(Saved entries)
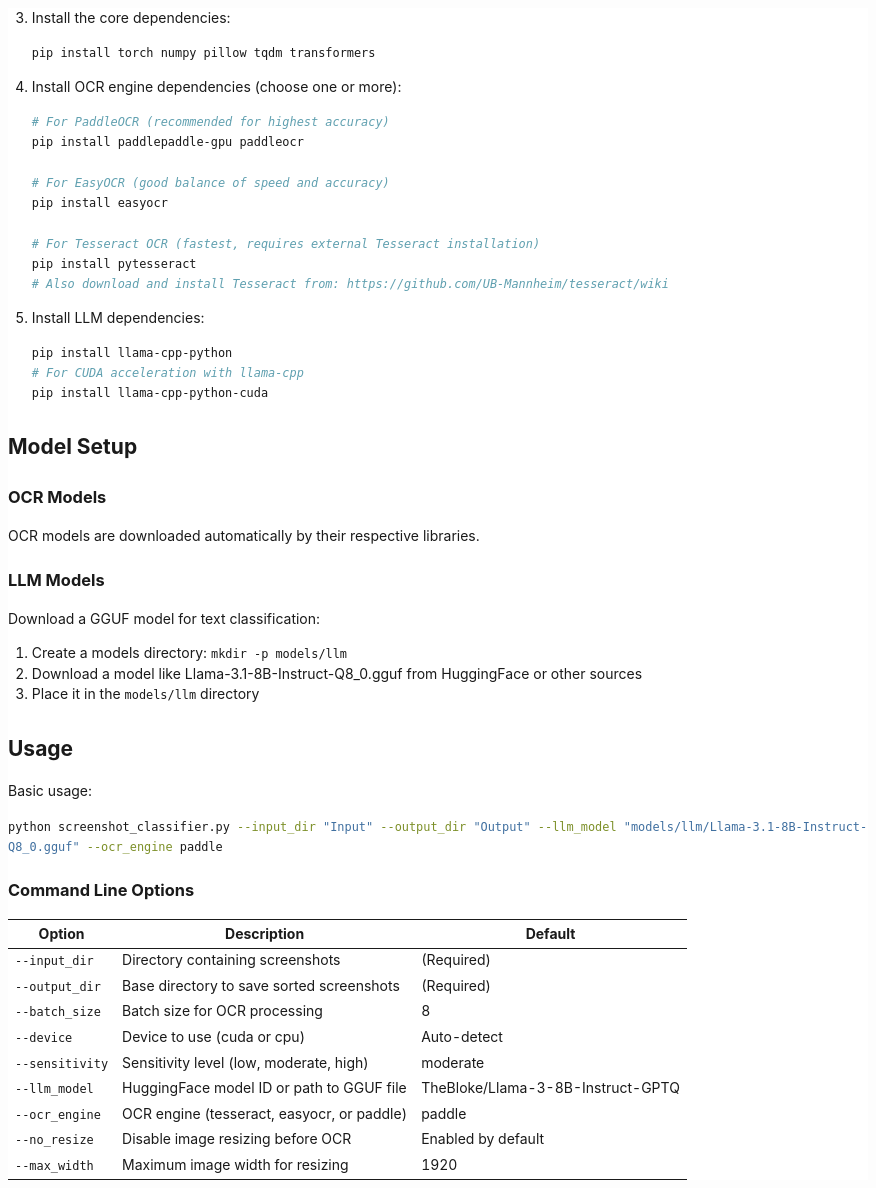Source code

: 3. Install the core dependencies:
   ```bash
   pip install torch numpy pillow tqdm transformers
   ```

4. Install OCR engine dependencies (choose one or more):
   ```bash
   # For PaddleOCR (recommended for highest accuracy)
   pip install paddlepaddle-gpu paddleocr
   
   # For EasyOCR (good balance of speed and accuracy)
   pip install easyocr
   
   # For Tesseract OCR (fastest, requires external Tesseract installation)
   pip install pytesseract
   # Also download and install Tesseract from: https://github.com/UB-Mannheim/tesseract/wiki
   ```

5. Install LLM dependencies:
   ```bash
   pip install llama-cpp-python
   # For CUDA acceleration with llama-cpp
   pip install llama-cpp-python-cuda
   ```

## Model Setup

### OCR Models
OCR models are downloaded automatically by their respective libraries.

### LLM Models
Download a GGUF model for text classification:
1. Create a models directory: `mkdir -p models/llm`
2. Download a model like Llama-3.1-8B-Instruct-Q8_0.gguf from HuggingFace or other sources
3. Place it in the `models/llm` directory

## Usage

Basic usage:

```bash
python screenshot_classifier.py --input_dir "Input" --output_dir "Output" --llm_model "models/llm/Llama-3.1-8B-Instruct-Q8_0.gguf" --ocr_engine paddle
```

### Command Line Options

| Option | Description | Default |
|--------|-------------|---------|
| `--input_dir` | Directory containing screenshots | (Required) |
| `--output_dir` | Base directory to save sorted screenshots | (Required) |
| `--batch_size` | Batch size for OCR processing | 8 |
| `--device` | Device to use (cuda or cpu) | Auto-detect |
| `--sensitivity` | Sensitivity level (low, moderate, high) | moderate |
| `--llm_model` | HuggingFace model ID or path to GGUF file | TheBloke/Llama-3-8B-Instruct-GPTQ |
| `--ocr_engine` | OCR engine (tesseract, easyocr, or paddle) | paddle |
| `--no_resize` | Disable image resizing before OCR | Enabled by default |
| `--max_width` | Maximum image width for resizing | 1920 |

# YOUR GOAL
The answer must consist of every line from the data that holds the string "Required".

# TASK SOLUTION
| `--input_dir` | Directory containing screenshots | (Required) |
| `--output_dir` | Base directory to save sorted screenshots | (Required) |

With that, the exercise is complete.